• _The problem_:
Copy every catalog line in the data below character for character, and leave the pictures out of your answer.

• _Data records_:
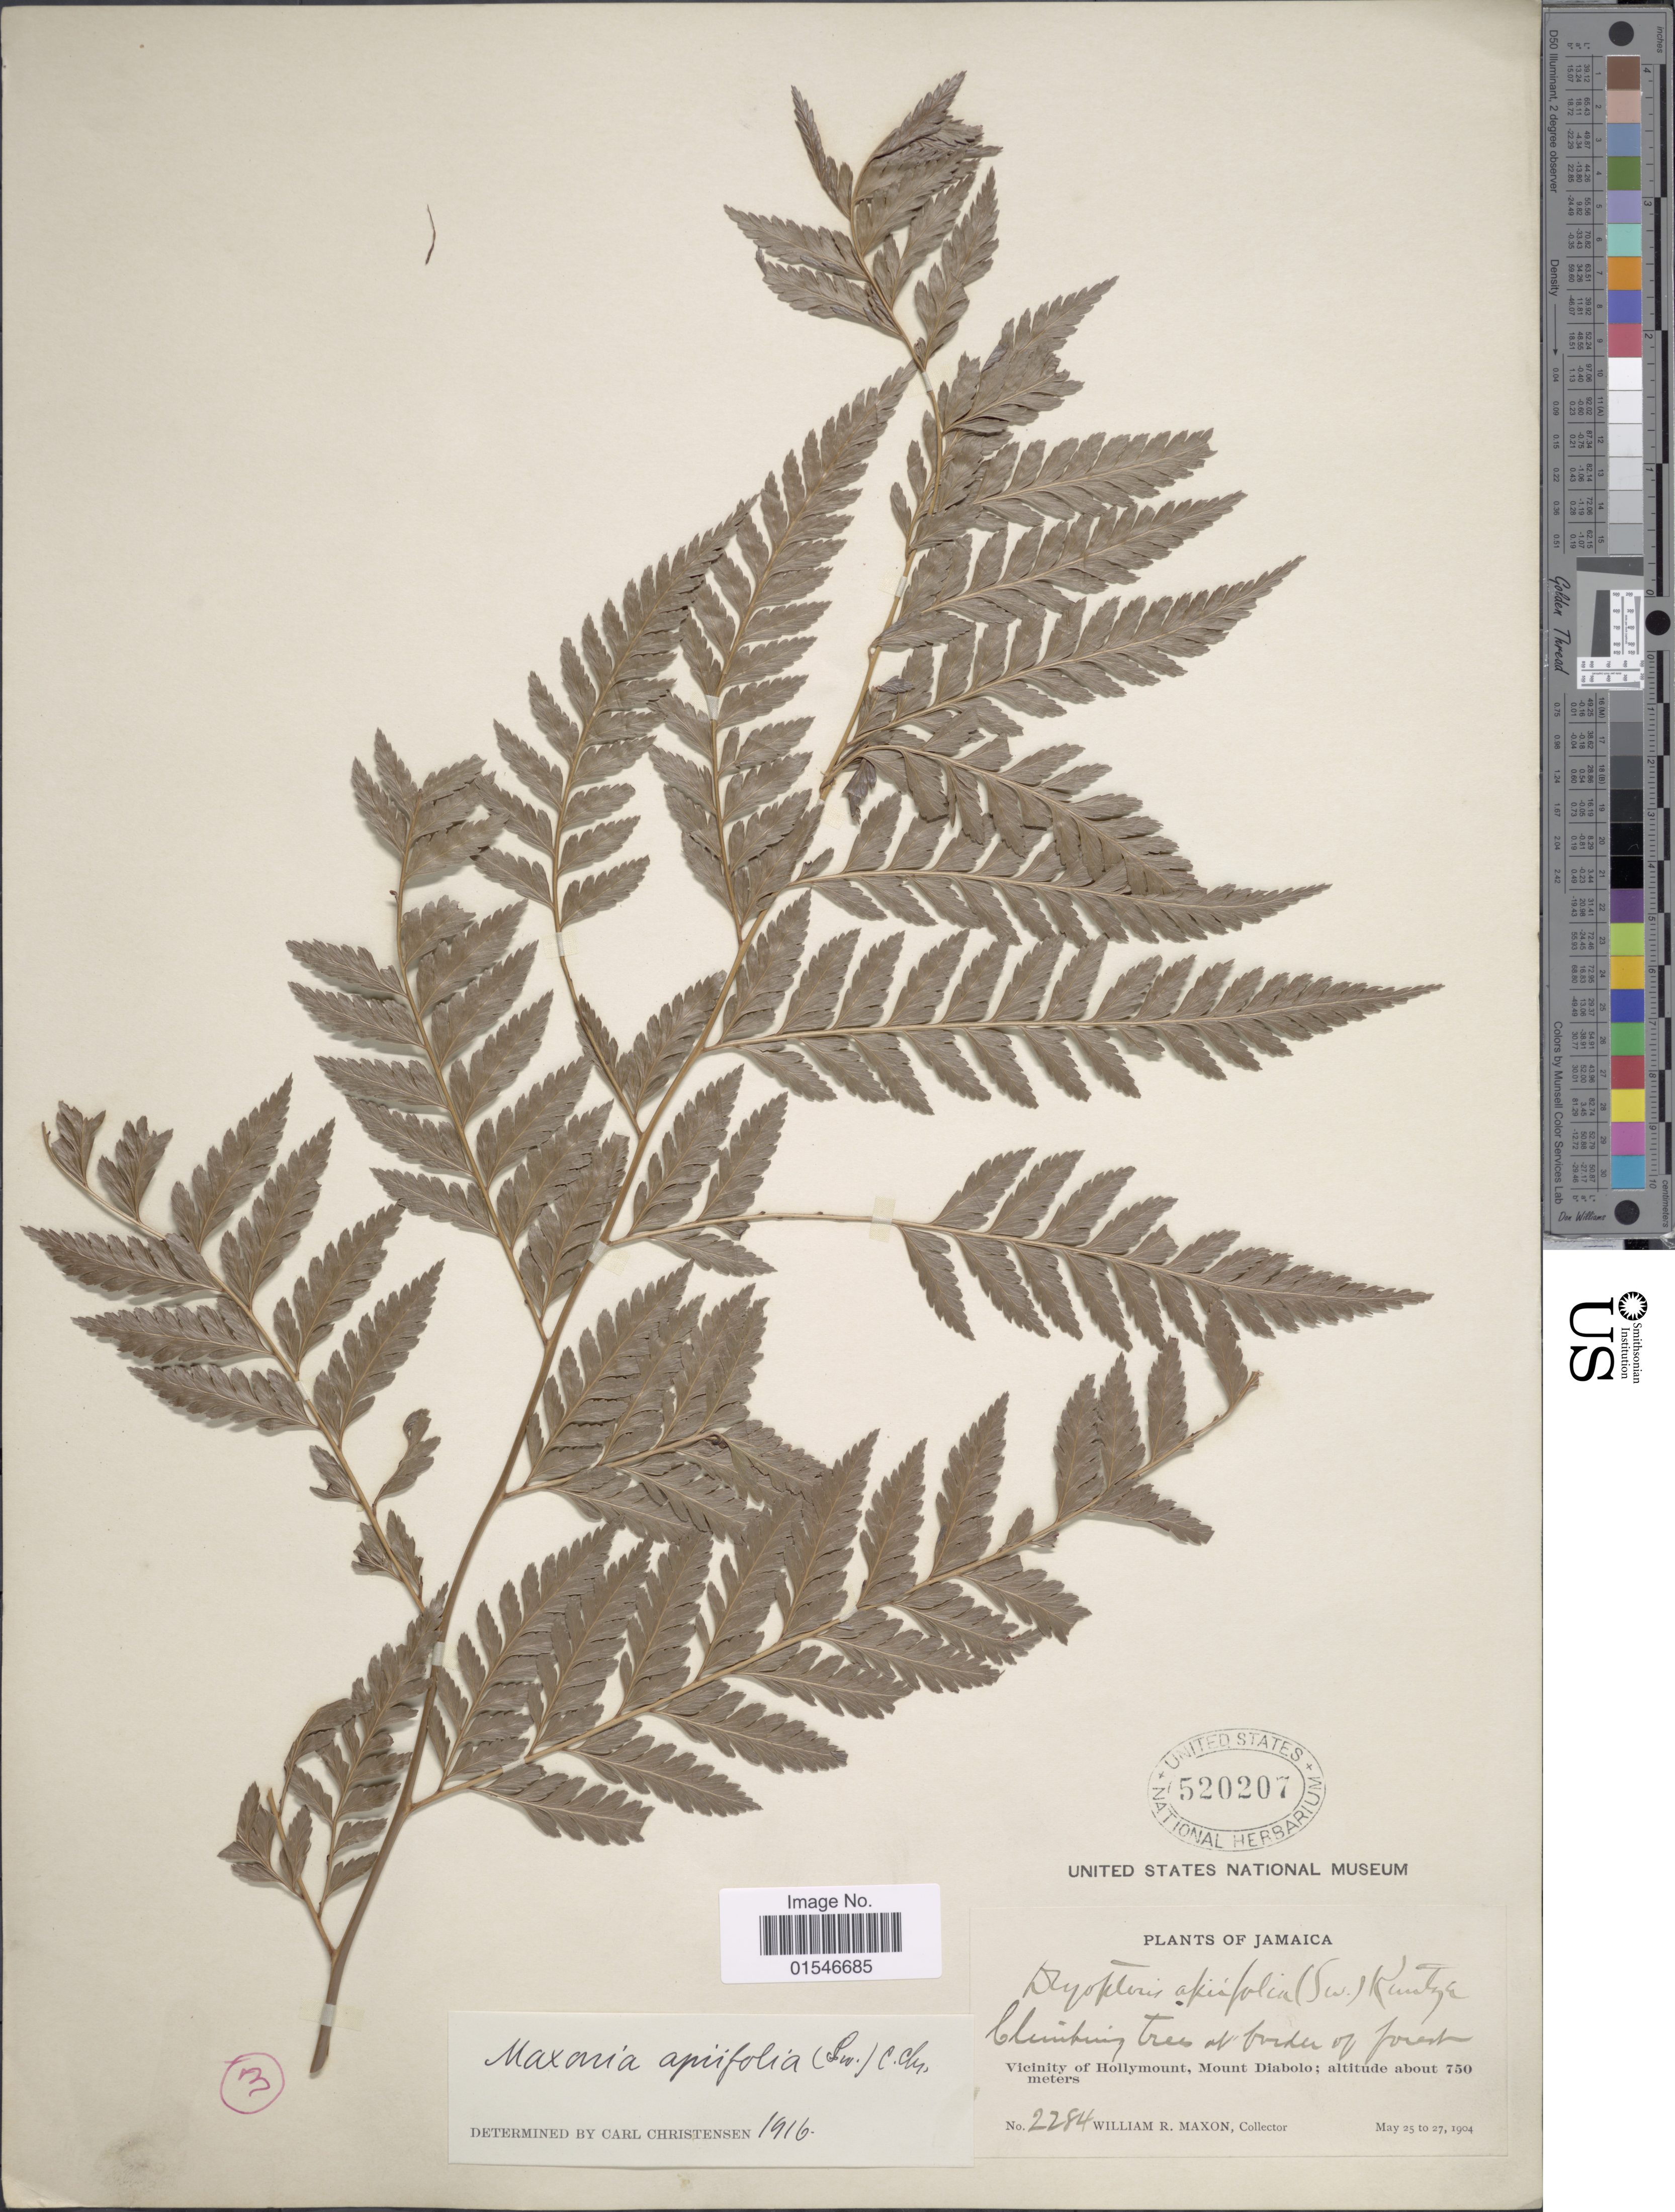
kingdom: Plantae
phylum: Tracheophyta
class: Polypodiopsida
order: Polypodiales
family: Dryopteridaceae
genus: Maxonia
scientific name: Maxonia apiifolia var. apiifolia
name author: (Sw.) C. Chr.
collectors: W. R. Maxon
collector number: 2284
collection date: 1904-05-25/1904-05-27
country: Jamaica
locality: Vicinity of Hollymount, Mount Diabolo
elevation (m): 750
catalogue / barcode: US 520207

• _Task response_:
kingdom: Plantae
phylum: Tracheophyta
class: Polypodiopsida
order: Polypodiales
family: Dryopteridaceae
genus: Maxonia
scientific name: Maxonia apiifolia var. apiifolia
name author: (Sw.) C. Chr.
collectors: W. R. Maxon
collector number: 2284
collection date: 1904-05-25/1904-05-27
country: Jamaica
locality: Vicinity of Hollymount, Mount Diabolo
elevation (m): 750
catalogue / barcode: US 520207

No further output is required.